1

Current Table

select * from currentTable;
select * from PG_TABLE_DEF where tablename='currenttable';
 schemaname |  tablename   |        column         |         type          | encoding | distkey | sortkey | notnull
------------+--------------+-----------------------+-----------------------+----------+---------+---------+---------
 public     | currenttable | kafkaoffset           | integer               | az64     | f       |       0 | t
 public     | currenttable | operation             | character varying(25) | lzo      | f       |       0 | t
 public     | currenttable | othertablepk          | integer               | az64     | f       |       0 | t
 public     | currenttable | othertableorderstatus | character varying(25) | lzo      | f       |       0 | t
| kafkaOffset | operation | otherTablePK  | otherTableOrderStatus |
|:------------|----------:|:-------------:|-----------------------:
| 1024        | CREATE    |  23           | Cooking
| 1025        | UPDATE    |  23           | Shipped
| 1026        | UPDATE    |  23           | Delivered
| 1027        | CREATE    |  51           | Cooking
| 1028        | UPDATE    |  51           | Shipped
| 1029        | CREATE    |  52           | Cooking

I want to dedupe my current table to keep only the latest record(by kafkaOffset) based on the otherTablePk.

Deduped Table (Expected Result)

select * from currentTable;
| kafkaOffset | operation | otherTablePK  | otherTableOrderStatus |
|:------------|----------:|:-------------:|-----------------------:
| 1026        | UPDATE    |  23           | Delivered
| 1028        | UPDATE    |  51           | Shipped
| 1029        | CREATE    |  52           | Cooking

Solution-1: USING InnerJoin and max

MYSQL like query in redshift using inner join and max. More Info.

DELETE
FROM currentTable
INNER JOIN
  (SELECT max(kafkaOffset) AS lastOffset,
          otherTablePk AS otherTablePkID
   FROM currentTable
   WHERE otherTablePkID IN
       (SELECT otherTablePk
        FROM currentTable
        GROUP BY otherTablePk
        HAVING count(*) > 1)
   GROUP BY otherTablePk) lastTable ON lastTable.otherTablePkID = currentTable.otherTablePkID
WHERE current_table.kafkaOffset < lastTable.lastOffset;

Solution-2: Using USING and doing Self Join.
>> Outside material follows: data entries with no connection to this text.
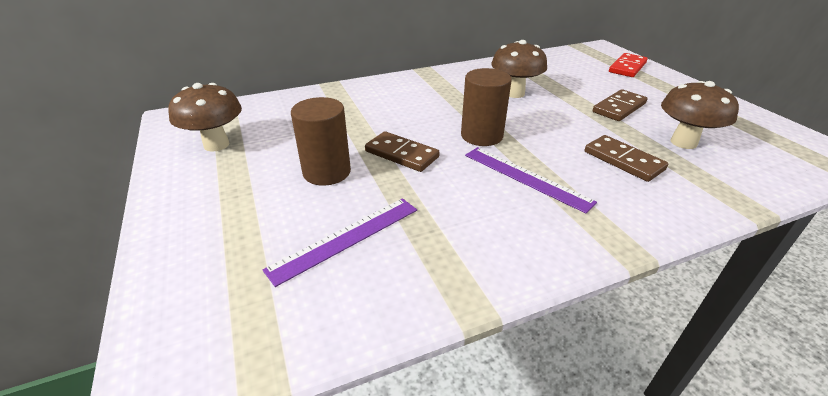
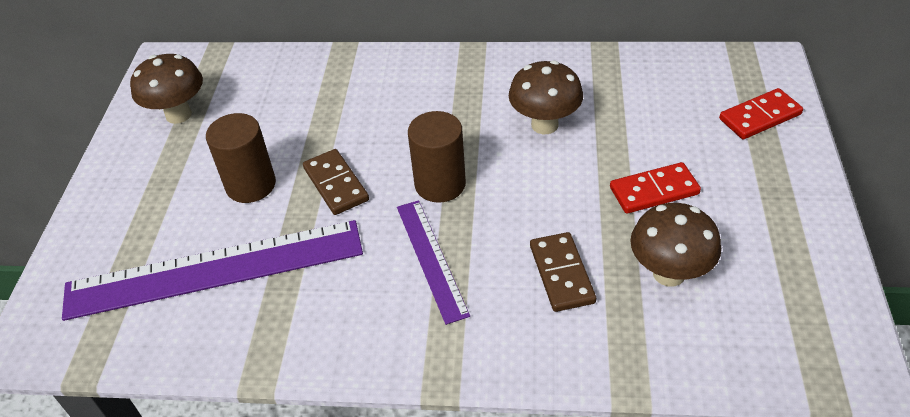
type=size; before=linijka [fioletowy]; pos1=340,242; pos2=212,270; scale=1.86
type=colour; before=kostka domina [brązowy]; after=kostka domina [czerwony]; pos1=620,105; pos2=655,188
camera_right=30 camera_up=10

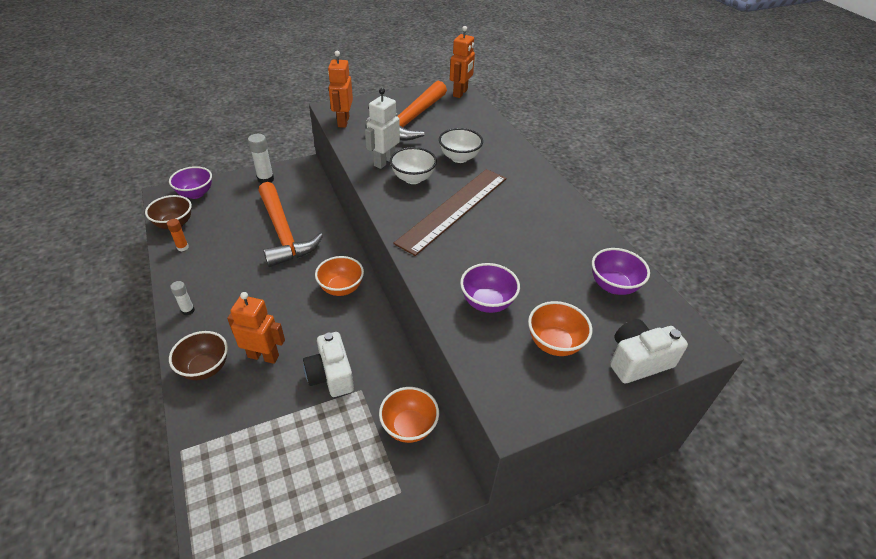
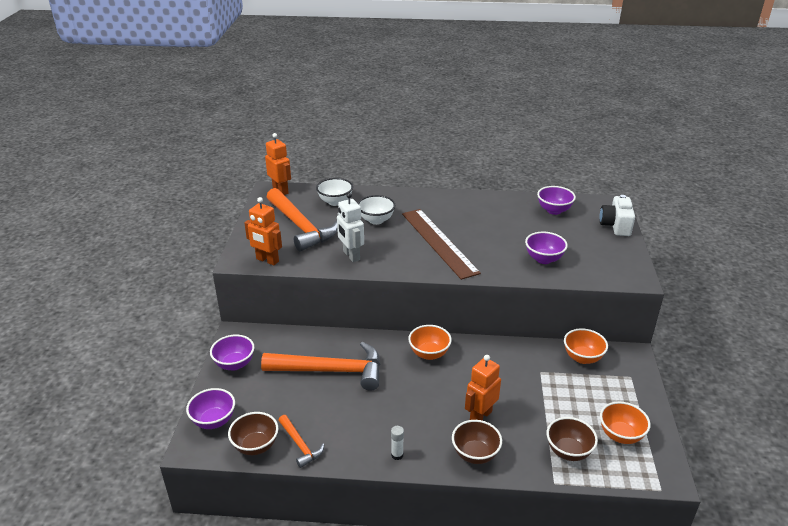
type=exchanged; before=klej w sztyfcie [pomarańczowy]; after=młotek [pomarańczowy]; pos1=178,235; pos2=301,441
type=exchanged; before=klej w sztyfcie [biały]; after=miska [fioletowy]; pos1=261,159; pos2=232,352
type=missing; before=aparat fotograficzny [biały]; pos1=328,364
type=relocated; before=miska [biały]; pos1=413,165; pos2=334,192
type=relocated; before=miska [pomarańczowy]; pos1=560,328; pos2=625,422
type=appeared; after=miska [brązowy]; pos2=572,439
camera_right=-60 camera_up=-10

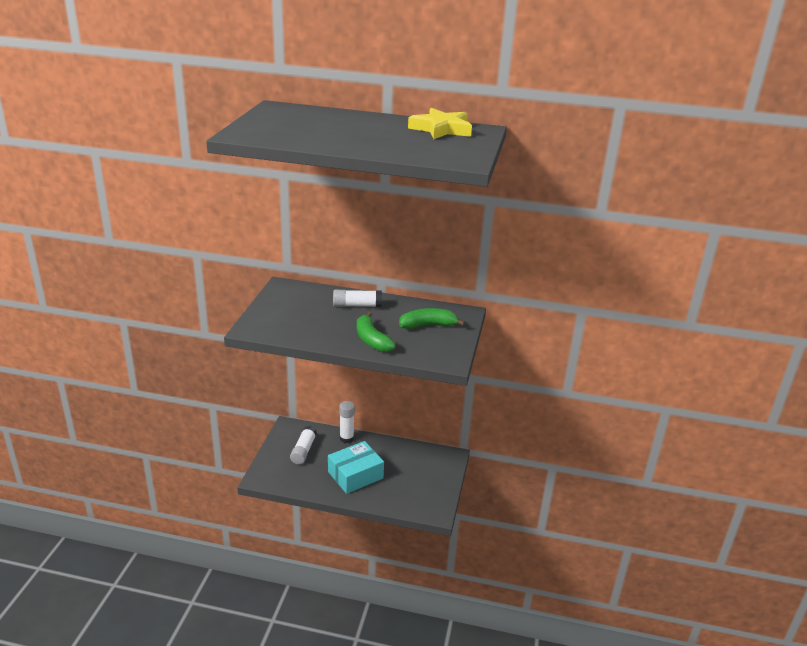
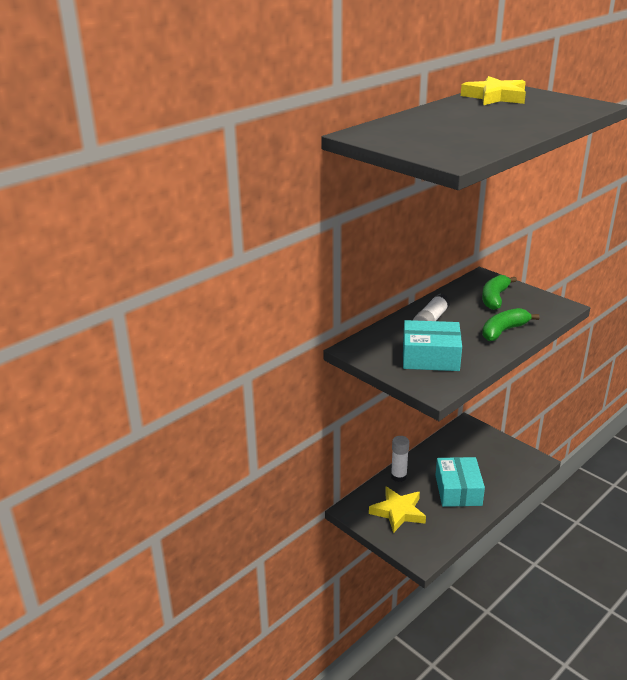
type=exchanged; before=klej w sztyfcie [biały]; after=gwiazda [żółty]; pos1=303,445; pos2=397,509
type=spun; before=banan [zielony]; pos1=376,332; pos2=510,324; turn=135
type=appeared; after=pudełko [turkusowy]; pos2=432,345
camera_right=-55 camera_up=0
DELETE from currentTable t1 
JOIN currentTable t2 USING (otherTablePK) 
WHERE t1.kafkaOffset < t2.kafkaOffset

Solution-3: Using TEMP table and surgical deletes

As explained in this blog and this answer, but the use case is little different here. We need to delete everything but keep the latest., doing max makes the query slow.

All the solutions above would be slow in Redshift, it being a columnar storage. Please suggest what would be the fastest way to do this operation in Redshift?

Alok Kumar Singh
  • 2,331
  • 3
  • 18
  • 37

1 Answers1

0

Please include the table DDL. Otherwise it's all speculation.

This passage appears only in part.